ASSIGNMENT
What you write must be the lines from the one holding "Draw what the" through the final line of the records below, reproduced exactly, minus the pictures.

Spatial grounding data
···

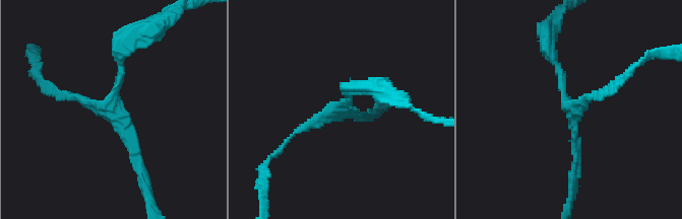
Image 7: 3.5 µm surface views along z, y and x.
{"act": "pass", "runs_along": {"pic": 7, "px": [[141, 173], [117, 121], [76, 95], [57, 95]]}, "found": "continuous, no second cell"}

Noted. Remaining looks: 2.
{"act": "done", "edits": [], "rest": "unchecked"}

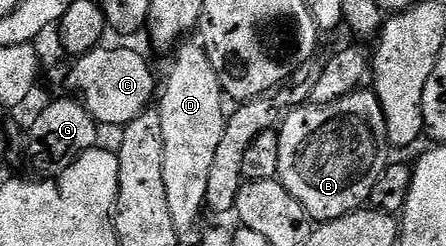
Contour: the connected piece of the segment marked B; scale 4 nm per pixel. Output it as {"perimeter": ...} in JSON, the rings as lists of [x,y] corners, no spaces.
{"perimeter":[[[357,89],[338,101],[330,101],[326,105],[309,102],[307,105],[301,105],[289,110],[285,115],[288,116],[285,117],[284,124],[282,124],[282,119],[278,127],[278,178],[280,184],[300,202],[302,209],[306,209],[306,213],[312,220],[320,223],[329,223],[331,219],[348,215],[351,211],[361,210],[372,198],[374,181],[378,181],[378,177],[382,177],[382,173],[388,168],[390,162],[390,156],[388,156],[390,144],[388,142],[388,134],[386,133],[386,117],[382,113],[382,105],[378,101],[375,91],[371,89]]]}

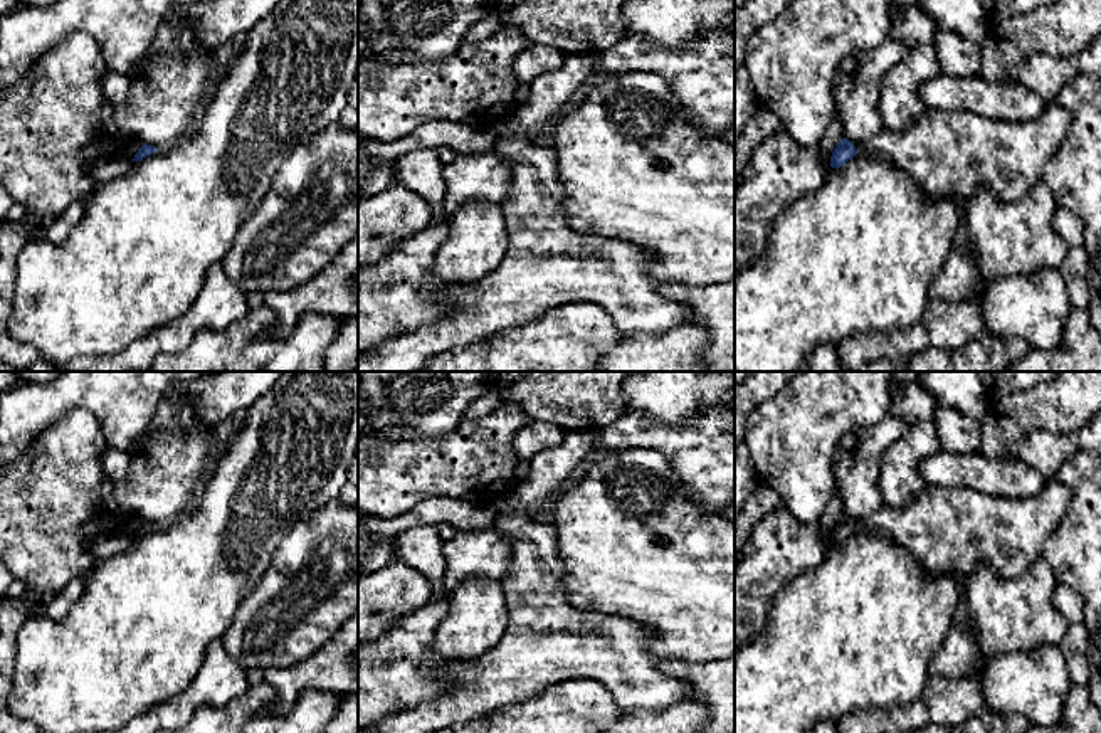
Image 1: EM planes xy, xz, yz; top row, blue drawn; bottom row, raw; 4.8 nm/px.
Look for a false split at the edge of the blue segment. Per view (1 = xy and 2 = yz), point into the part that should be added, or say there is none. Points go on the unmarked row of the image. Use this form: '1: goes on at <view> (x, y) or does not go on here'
1: does not go on here
2: does not go on here

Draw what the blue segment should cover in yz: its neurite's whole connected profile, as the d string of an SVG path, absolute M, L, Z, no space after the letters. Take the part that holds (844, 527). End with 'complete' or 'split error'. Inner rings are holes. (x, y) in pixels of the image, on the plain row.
M842 514L832 528L830 543L832 545L844 543L849 536L856 533L856 530L857 530L856 523L849 516Z | complete

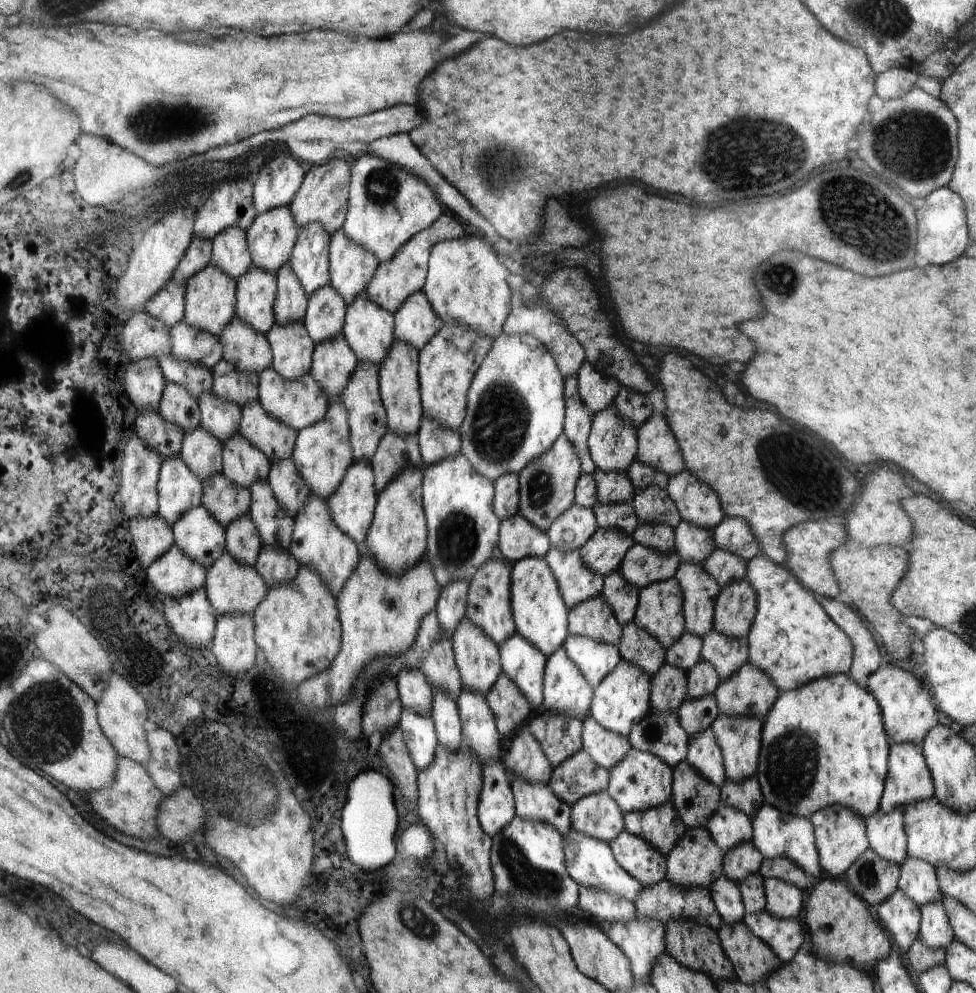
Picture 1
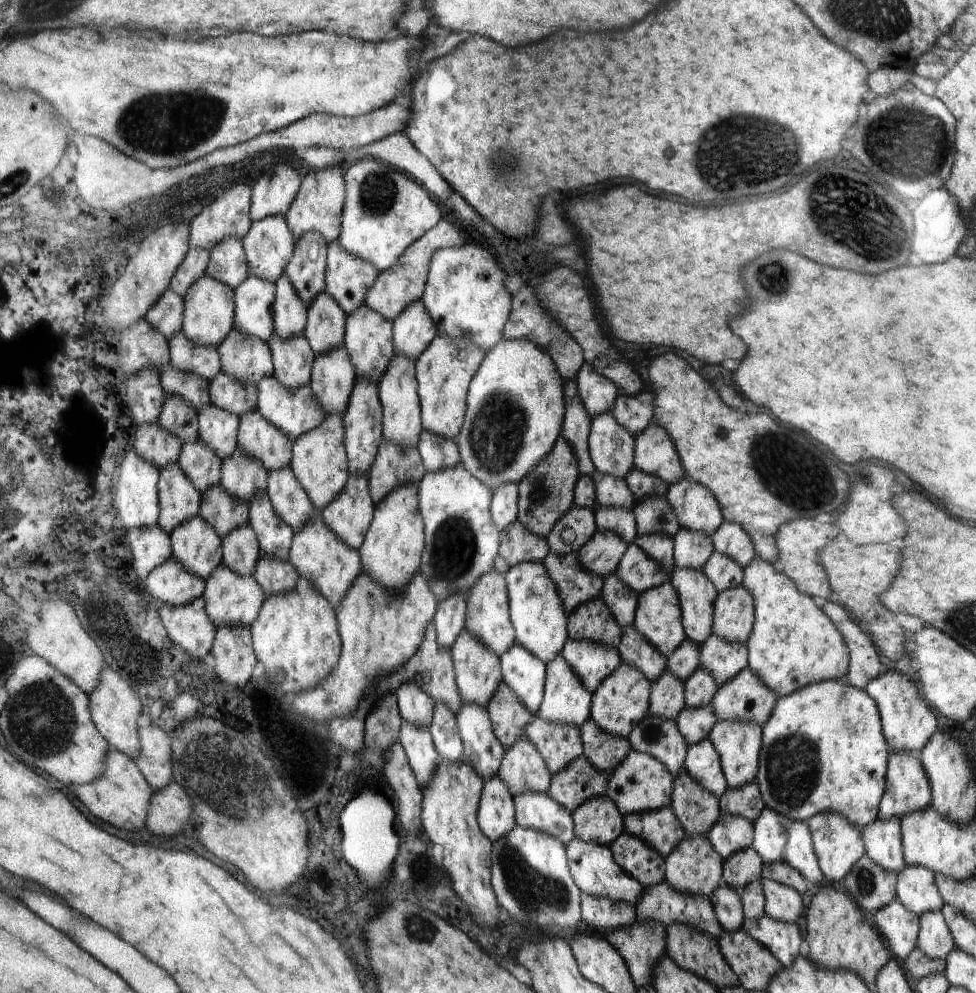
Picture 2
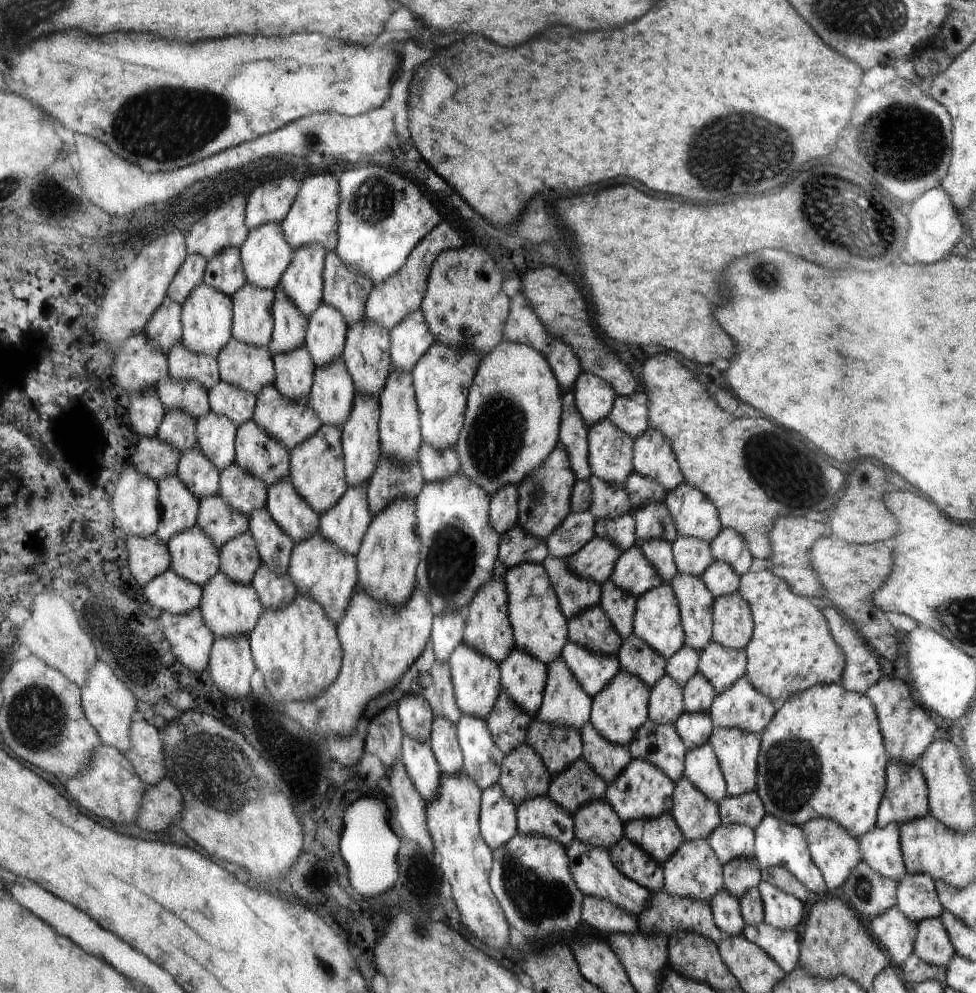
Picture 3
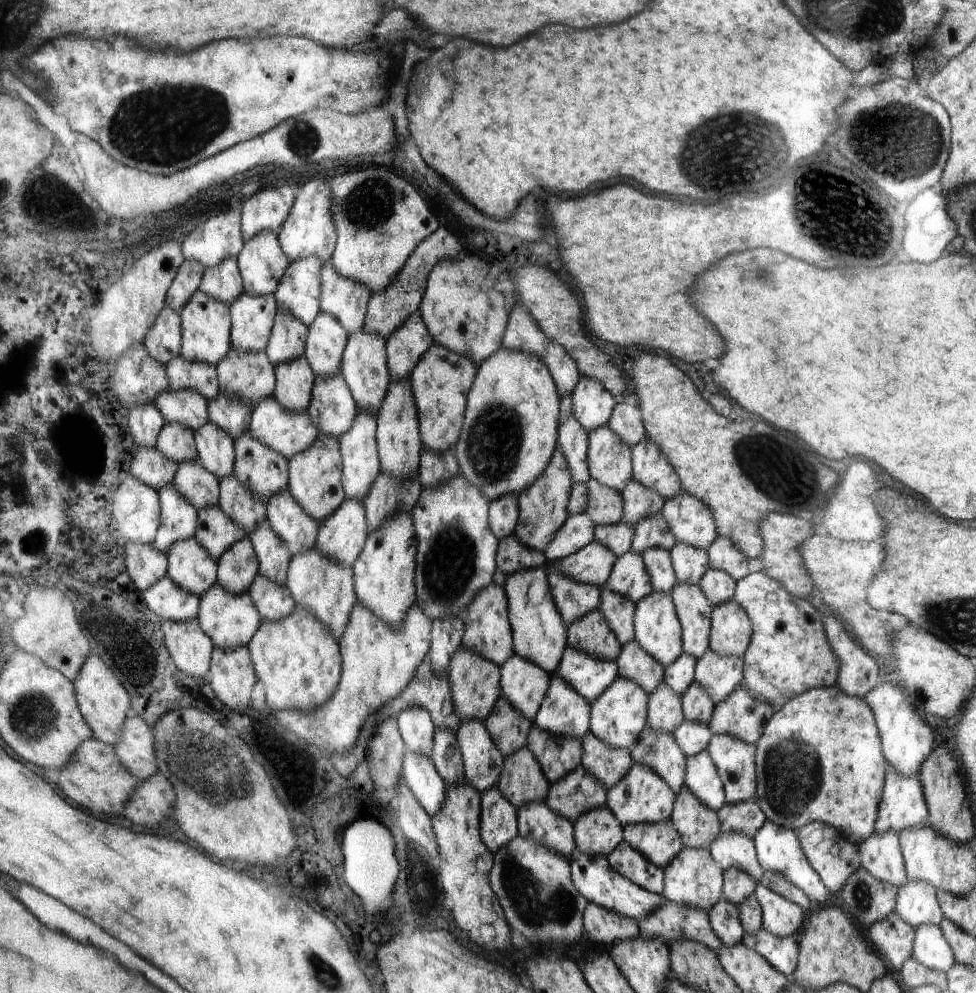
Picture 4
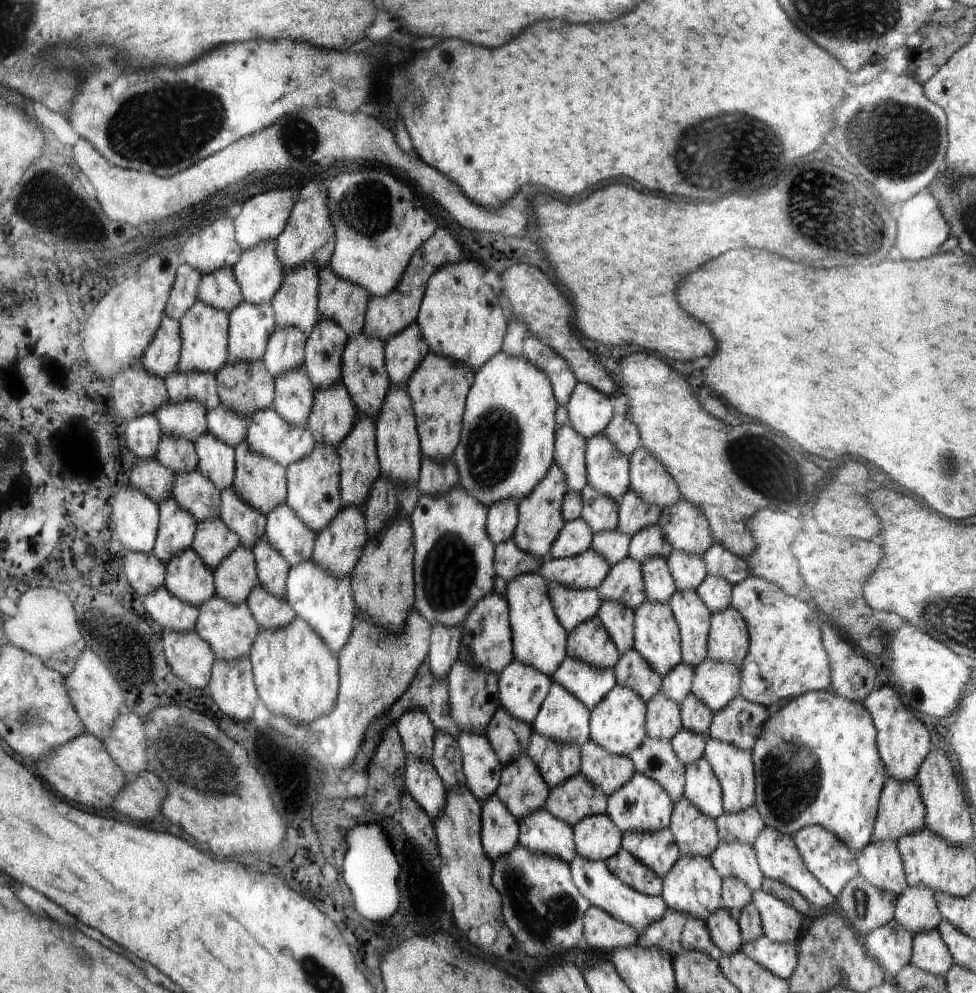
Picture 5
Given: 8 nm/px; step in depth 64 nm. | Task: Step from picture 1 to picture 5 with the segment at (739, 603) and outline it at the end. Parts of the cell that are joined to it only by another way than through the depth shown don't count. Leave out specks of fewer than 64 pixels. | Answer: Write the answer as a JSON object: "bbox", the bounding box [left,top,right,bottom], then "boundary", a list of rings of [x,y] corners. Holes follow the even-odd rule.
{"bbox":[708,605,749,668],"boundary":[[[728,605],[712,614],[709,629],[708,657],[721,663],[734,663],[738,668],[748,656],[749,626],[743,614]]]}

···

ANSWER AREA
Draw what the blue segment should cover in yz: its neurite's whole connected profile, as the d string of an SVG path, absolute M, L, Z, no space after the letters. Take the part that holds (844, 527). End with 'complete' or 'split error'. Inner rings are holes. (x, y) in pixels of the image, on the plain row.
M842 514L832 528L830 543L832 545L844 543L849 536L856 533L856 530L857 530L856 523L849 516Z | complete

Picture 1
Picture 2
Picture 3
Picture 4
Picture 5
Given: 8 nm/px; step in depth 64 nm. | Task: Step from picture 1 to picture 5 with the segment at (739, 603) and outline it at the end. Parts of the cell that are joined to it only by another way than through the depth shown don't count. Leave out specks of fewer than 64 pixels. | Answer: Write the answer as a JSON object: "bbox", the bounding box [left,top,right,bottom], then "boundary", a list of rings of [x,y] corners. Holes follow the even-odd rule.
{"bbox":[708,605,749,668],"boundary":[[[728,605],[712,614],[709,629],[708,657],[721,663],[734,663],[738,668],[748,656],[749,626],[743,614]]]}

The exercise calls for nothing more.